## PROBLEM DETAILS
Please copy each of the records below, keeping every character exactly the same.
▬▬▬
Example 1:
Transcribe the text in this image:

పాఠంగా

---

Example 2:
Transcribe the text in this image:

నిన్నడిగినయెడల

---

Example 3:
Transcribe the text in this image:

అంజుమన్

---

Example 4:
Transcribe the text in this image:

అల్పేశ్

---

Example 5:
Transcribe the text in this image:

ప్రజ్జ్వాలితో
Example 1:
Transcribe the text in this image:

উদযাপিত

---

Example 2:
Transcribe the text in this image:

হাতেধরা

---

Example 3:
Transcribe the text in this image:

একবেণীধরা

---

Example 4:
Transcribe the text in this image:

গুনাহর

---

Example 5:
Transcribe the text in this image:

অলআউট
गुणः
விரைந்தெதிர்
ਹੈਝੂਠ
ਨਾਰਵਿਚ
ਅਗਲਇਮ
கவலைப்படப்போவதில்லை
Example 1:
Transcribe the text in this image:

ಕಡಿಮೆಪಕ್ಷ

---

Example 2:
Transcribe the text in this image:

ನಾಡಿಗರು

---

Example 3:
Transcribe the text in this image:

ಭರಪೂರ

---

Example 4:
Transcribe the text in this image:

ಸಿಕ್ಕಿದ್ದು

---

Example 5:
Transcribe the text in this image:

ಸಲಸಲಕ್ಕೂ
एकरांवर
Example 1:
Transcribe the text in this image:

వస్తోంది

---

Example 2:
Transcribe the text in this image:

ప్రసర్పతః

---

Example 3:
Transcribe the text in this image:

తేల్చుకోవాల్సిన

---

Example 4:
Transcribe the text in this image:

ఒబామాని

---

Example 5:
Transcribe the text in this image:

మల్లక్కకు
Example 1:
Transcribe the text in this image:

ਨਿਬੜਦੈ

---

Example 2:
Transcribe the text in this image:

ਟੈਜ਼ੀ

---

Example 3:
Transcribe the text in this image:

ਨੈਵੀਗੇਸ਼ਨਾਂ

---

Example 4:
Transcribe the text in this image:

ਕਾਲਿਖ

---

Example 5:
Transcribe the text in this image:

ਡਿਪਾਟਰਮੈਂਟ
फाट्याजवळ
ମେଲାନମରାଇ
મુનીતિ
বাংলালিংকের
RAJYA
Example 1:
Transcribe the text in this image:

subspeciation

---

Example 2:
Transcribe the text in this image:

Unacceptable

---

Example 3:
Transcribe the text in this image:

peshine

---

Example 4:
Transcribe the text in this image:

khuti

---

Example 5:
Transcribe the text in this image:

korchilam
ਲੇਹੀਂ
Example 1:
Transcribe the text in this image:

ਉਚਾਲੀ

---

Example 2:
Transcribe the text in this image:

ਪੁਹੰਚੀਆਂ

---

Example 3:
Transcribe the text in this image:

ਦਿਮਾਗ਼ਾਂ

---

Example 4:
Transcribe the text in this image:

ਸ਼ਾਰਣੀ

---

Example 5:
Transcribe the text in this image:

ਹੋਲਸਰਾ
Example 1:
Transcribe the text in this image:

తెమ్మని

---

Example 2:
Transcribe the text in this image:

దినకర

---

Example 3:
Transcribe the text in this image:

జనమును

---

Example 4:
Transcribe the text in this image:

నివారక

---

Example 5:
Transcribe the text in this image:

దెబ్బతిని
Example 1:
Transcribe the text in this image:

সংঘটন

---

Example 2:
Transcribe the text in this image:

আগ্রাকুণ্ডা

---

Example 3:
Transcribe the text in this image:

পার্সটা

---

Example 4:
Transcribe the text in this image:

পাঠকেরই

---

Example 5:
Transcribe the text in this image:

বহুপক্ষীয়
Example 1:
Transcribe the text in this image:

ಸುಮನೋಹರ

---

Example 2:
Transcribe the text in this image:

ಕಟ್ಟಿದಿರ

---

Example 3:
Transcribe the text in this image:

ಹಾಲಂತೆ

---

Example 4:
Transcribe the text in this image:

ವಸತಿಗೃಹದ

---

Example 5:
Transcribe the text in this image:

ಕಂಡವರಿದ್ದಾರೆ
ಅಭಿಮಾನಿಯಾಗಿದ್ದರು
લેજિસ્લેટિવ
▬▬▬
## ANSWER TO THE PROBLEM
Example 1:
Transcribe the text in this image:

పాఠంగా

---

Example 2:
Transcribe the text in this image:

నిన్నడిగినయెడల

---

Example 3:
Transcribe the text in this image:

అంజుమన్

---

Example 4:
Transcribe the text in this image:

అల్పేశ్

---

Example 5:
Transcribe the text in this image:

ప్రజ్జ్వాలితో
Example 1:
Transcribe the text in this image:

উদযাপিত

---

Example 2:
Transcribe the text in this image:

হাতেধরা

---

Example 3:
Transcribe the text in this image:

একবেণীধরা

---

Example 4:
Transcribe the text in this image:

গুনাহর

---

Example 5:
Transcribe the text in this image:

অলআউট
गुणः
விரைந்தெதிர்
ਹੈਝੂਠ
ਨਾਰਵਿਚ
ਅਗਲਇਮ
கவலைப்படப்போவதில்லை
Example 1:
Transcribe the text in this image:

ಕಡಿಮೆಪಕ್ಷ

---

Example 2:
Transcribe the text in this image:

ನಾಡಿಗರು

---

Example 3:
Transcribe the text in this image:

ಭರಪೂರ

---

Example 4:
Transcribe the text in this image:

ಸಿಕ್ಕಿದ್ದು

---

Example 5:
Transcribe the text in this image:

ಸಲಸಲಕ್ಕೂ
एकरांवर
Example 1:
Transcribe the text in this image:

వస్తోంది

---

Example 2:
Transcribe the text in this image:

ప్రసర్పతః

---

Example 3:
Transcribe the text in this image:

తేల్చుకోవాల్సిన

---

Example 4:
Transcribe the text in this image:

ఒబామాని

---

Example 5:
Transcribe the text in this image:

మల్లక్కకు
Example 1:
Transcribe the text in this image:

ਨਿਬੜਦੈ

---

Example 2:
Transcribe the text in this image:

ਟੈਜ਼ੀ

---

Example 3:
Transcribe the text in this image:

ਨੈਵੀਗੇਸ਼ਨਾਂ

---

Example 4:
Transcribe the text in this image:

ਕਾਲਿਖ

---

Example 5:
Transcribe the text in this image:

ਡਿਪਾਟਰਮੈਂਟ
फाट्याजवळ
ମେଲାନମରାଇ
મુનીતિ
বাংলালিংকের
RAJYA
Example 1:
Transcribe the text in this image:

subspeciation

---

Example 2:
Transcribe the text in this image:

Unacceptable

---

Example 3:
Transcribe the text in this image:

peshine

---

Example 4:
Transcribe the text in this image:

khuti

---

Example 5:
Transcribe the text in this image:

korchilam
ਲੇਹੀਂ
Example 1:
Transcribe the text in this image:

ਉਚਾਲੀ

---

Example 2:
Transcribe the text in this image:

ਪੁਹੰਚੀਆਂ

---

Example 3:
Transcribe the text in this image:

ਦਿਮਾਗ਼ਾਂ

---

Example 4:
Transcribe the text in this image:

ਸ਼ਾਰਣੀ

---

Example 5:
Transcribe the text in this image:

ਹੋਲਸਰਾ
Example 1:
Transcribe the text in this image:

తెమ్మని

---

Example 2:
Transcribe the text in this image:

దినకర

---

Example 3:
Transcribe the text in this image:

జనమును

---

Example 4:
Transcribe the text in this image:

నివారక

---

Example 5:
Transcribe the text in this image:

దెబ్బతిని
Example 1:
Transcribe the text in this image:

সংঘটন

---

Example 2:
Transcribe the text in this image:

আগ্রাকুণ্ডা

---

Example 3:
Transcribe the text in this image:

পার্সটা

---

Example 4:
Transcribe the text in this image:

পাঠকেরই

---

Example 5:
Transcribe the text in this image:

বহুপক্ষীয়
Example 1:
Transcribe the text in this image:

ಸುಮನೋಹರ

---

Example 2:
Transcribe the text in this image:

ಕಟ್ಟಿದಿರ

---

Example 3:
Transcribe the text in this image:

ಹಾಲಂತೆ

---

Example 4:
Transcribe the text in this image:

ವಸತಿಗೃಹದ

---

Example 5:
Transcribe the text in this image:

ಕಂಡವರಿದ್ದಾರೆ
ಅಭಿಮಾನಿಯಾಗಿದ್ದರು
લેજિસ્લેટિવ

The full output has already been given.